The performers I know don’t view these meet-and-greets as a chore; they love to meet their fans and always try to deliver something extra. According to one report, Grimmie thought Loibl wanted a hug as he approached her, and she opened her arms to embrace the man who came to kill her. I did not know Grimmie, but I do not doubt this information, because it sounds exactly like my own musician friends. I have seen them stand around for as long as it took to meet and converse with every fan who wanted to get some one-on-one time after a show. They don’t want anyone to go home disappointed.

On Sunday I awoke to the news of the mass shooting at the Pulse dance club. The worst mass shooting yet to occur in this country, it had just about every element this sort of nightmare can offer. It was a terror attack, a hate crime and the enraged outburst of an alienated and unstable young man sorely in need of mental health care, all at once. If you want to call it a security failure because shooter Omar Mateen had been on the FBI’s radar since 2013, go ahead, although this may very well be Monday-morning quarterbacking. Most of us will view it through the same prism that shapes how we see similar tragedies of the past.

As for me, I spent Saturday morning emailing venue managers to discuss security arrangements for our upcoming event. I spent Sunday trying to make sense of what happened at Pulse.

The Plaza Live, where Grimmie appeared, took all the usual and reasonable steps for a small concert at which no more than a couple of hundred people would be expected. Bags were examined at the door. Security personnel were nearby, although they were unarmed. The entire show was over by 10 p.m. There was no reason to expect rowdiness, let alone gunfire. I am sure there will be some investigation of how the killer got his weapons into the venue, but at this point it is not clear whether any additional security would have changed the outcome.

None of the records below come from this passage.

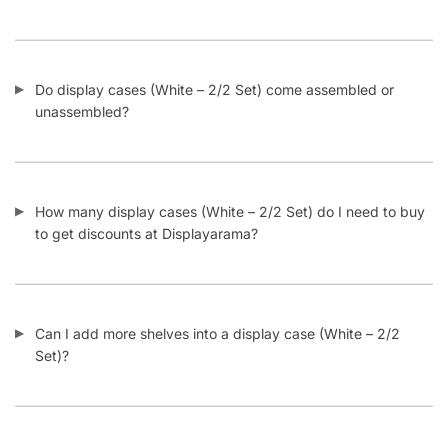
CONTACT US
1571 N Powerline Rd Pompano Beach,
FL 33069
P: 1-800-292-5227
P: 1-954-922-9300
sales@displayarama.com
FOLLOW
Facebook
Twitter
Instagram
Youtube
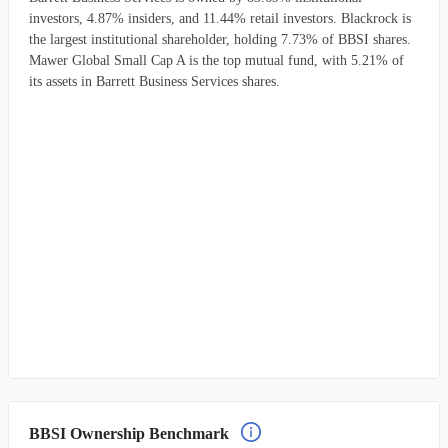
investors, 4.87% insiders, and 11.44% retail investors. Blackrock is
the largest institutional shareholder, holding 7.73% of BBSI shares.
Mawer Global Small Cap A is the top mutual fund, with 5.21% of
its assets in Barrett Business Services shares.
BBSI Ownership Benchmark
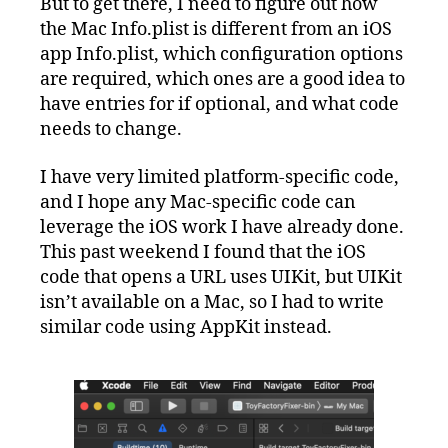
But to get there, I need to figure out how
the Mac Info.plist is different from an iOS
app Info.plist, which configuration options
are required, which ones are a good idea to
have entries for if optional, and what code
needs to change.
I have very limited platform-specific code,
and I hope any Mac-specific code can
leverage the iOS work I have already done.
This past weekend I found that the iOS
code that opens a URL uses UIKit, but UIKit
isn’t available on a Mac, so I had to write
similar code using AppKit instead.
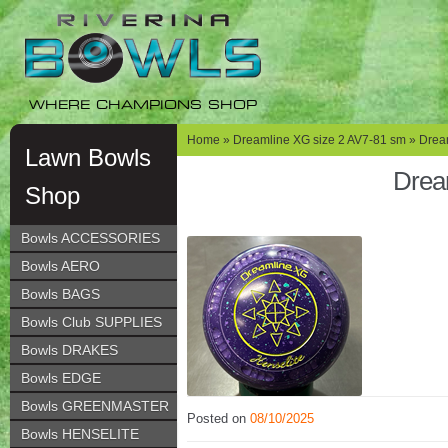
Skip
Skip
to
to
navigation
content
WHERE CHAMPIONS SHOP
Home
»
Dreamline XG size 2 AV7-81 sm
» Dream
Lawn Bowls
Drea
Shop
Bowls ACCESSORIES
Bowls AERO
Bowls BAGS
Bowls Club SUPPLIES
Bowls DRAKES
Bowls EDGE
Bowls GREENMASTER
Posted on
08/10/2025
Bowls HENSELITE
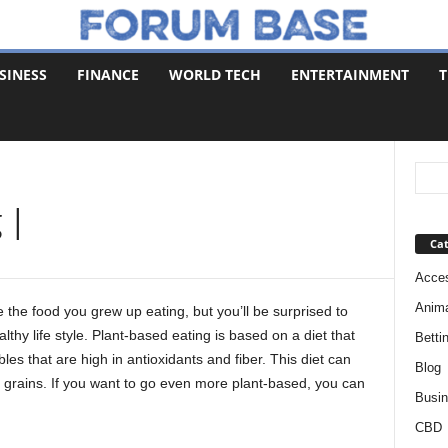
SINESS
FINANCE
WORLD TECH
ENTERTAINMENT
T
 |
Cat
Acces
Anim
e the food you grew up eating, but you’ll be surprised to
lthy life style. Plant-based eating is based on a diet that
Betti
les that are high in antioxidants and fiber. This diet can
Blog
e grains. If you want to go even more plant-based, you can
Busi
CBD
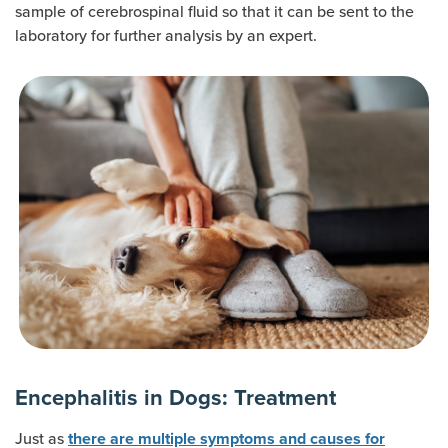
sample of cerebrospinal fluid so that it can be sent to the
laboratory for further analysis by an expert.
Encephalitis in Dogs: Treatment
Just as
there are multiple symptoms and causes for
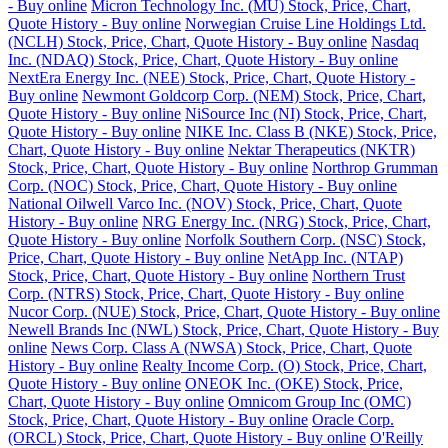
- Buy online
Micron Technology Inc. (MU) Stock, Price, Chart,
Quote History - Buy online
Norwegian Cruise Line Holdings Ltd.
(NCLH) Stock, Price, Chart, Quote History - Buy online
Nasdaq
Inc. (NDAQ) Stock, Price, Chart, Quote History - Buy online
NextEra Energy Inc. (NEE) Stock, Price, Chart, Quote History -
Buy online
Newmont Goldcorp Corp. (NEM) Stock, Price, Chart,
Quote History - Buy online
NiSource Inc (NI) Stock, Price, Chart,
Quote History - Buy online
NIKE Inc. Class B (NKE) Stock, Price,
Chart, Quote History - Buy online
Nektar Therapeutics (NKTR)
Stock, Price, Chart, Quote History - Buy online
Northrop Grumman
Corp. (NOC) Stock, Price, Chart, Quote History - Buy online
National Oilwell Varco Inc. (NOV) Stock, Price, Chart, Quote
History - Buy online
NRG Energy Inc. (NRG) Stock, Price, Chart,
Quote History - Buy online
Norfolk Southern Corp. (NSC) Stock,
Price, Chart, Quote History - Buy online
NetApp Inc. (NTAP)
Stock, Price, Chart, Quote History - Buy online
Northern Trust
Corp. (NTRS) Stock, Price, Chart, Quote History - Buy online
Nucor Corp. (NUE) Stock, Price, Chart, Quote History - Buy online
Newell Brands Inc (NWL) Stock, Price, Chart, Quote History - Buy
online
News Corp. Class A (NWSA) Stock, Price, Chart, Quote
History - Buy online
Realty Income Corp. (O) Stock, Price, Chart,
Quote History - Buy online
ONEOK Inc. (OKE) Stock, Price,
Chart, Quote History - Buy online
Omnicom Group Inc (OMC)
Stock, Price, Chart, Quote History - Buy online
Oracle Corp.
(ORCL) Stock, Price, Chart, Quote History - Buy online
O'Reilly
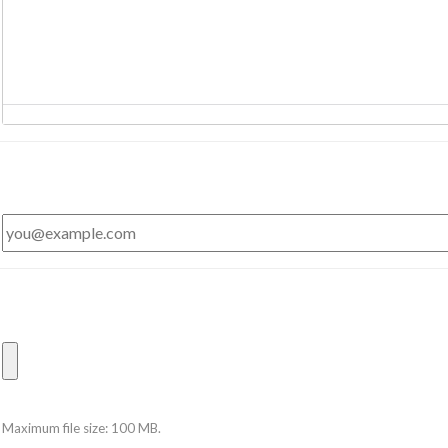
Maximum file size: 100 MB.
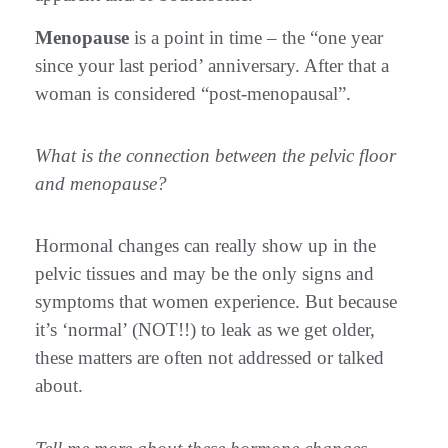
Menopause
is a point in time – the “one year
since your last period’ anniversary. After that a
woman is considered “post-menopausal”.
What is the connection between the pelvic floor
and menopause?
Hormonal changes can really show up in the
pelvic tissues and may be the only signs and
symptoms that women experience. But because
it’s ‘normal’ (NOT!!) to leak as we get older,
these matters are often not addressed or talked
about.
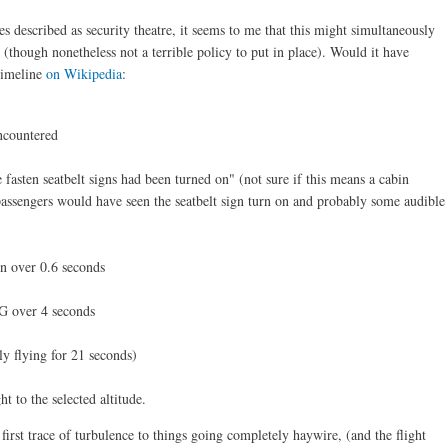
s described as security theatre, it seems to me that this might simultaneously
 (though nonetheless not a terrible policy to put in place). Would it have
 timeline
on Wikipedia
:
encountered
he fasten seatbelt signs had been turned on" (not sure if this means a cabin
assengers would have seen the seatbelt sign turn on and probably some audible
on over 0.6 seconds
3G over 4 seconds
y flying for 21 seconds)
ht to the selected altitude.
first trace of turbulence to things going completely haywire, (and the flight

You have to be pretty lucky or well-connected to get a star’s autograph at a major league baseball game or a Broadway show, but all you need to have access to a performer at most concerts these days is a VIP ticket. In the case of lesser-known acts that get by on the sales of T-shirts and other “merch,” you don’t even need that.

While musicians may welcome face-to-face time with fans at performances, their home has to be a safe space. There are no security guards there. There may not even be the protective older brother with whom Grimmie traveled, and who is credited with saving untold other lives by tackling his sister’s assailant the night she died. A security system can help. Being anonymous can help even more.

This is why I am so frustrated at the ignorance – or indifference – displayed by some media outlets, notably including The New York Times and the Miami Herald, in their reporting on the use of limited liability companies and other entities to hold real estate. They have repeatedly insinuated that the primary purpose of holding property in these entities is tax evasion, while giving short shrift to the reality that in many places, you don’t need to be a celebrity to be a physical or financial target. You only need to have a bit more money than everyone else. And being a celebrity can make you a target even if you don’t have money.

Just a few weeks ago, I discussed with some of my colleagues the need to protect one of our clients, who is a performer, by making sure that her residence is owned or leased in a different name. I told the story of Rebecca Schaeffer, the 22-year-old television actress who was killed in her Los Angeles doorway in 1989 by an obsessed man who tracked her down via her driver’s license. California responded by changing its public disclosure laws, but the lessons of her death seem to have been forgotten by some of today’s journalists.

I never forgot the way Rebecca Schaeffer died; it has shaped my views on performer privacy and protection ever since. I’ll never forget what happened to Christina Grimmie either. And as for Pulse, I don’t imagine anyone old enough to know what happened there last weekend will forget that.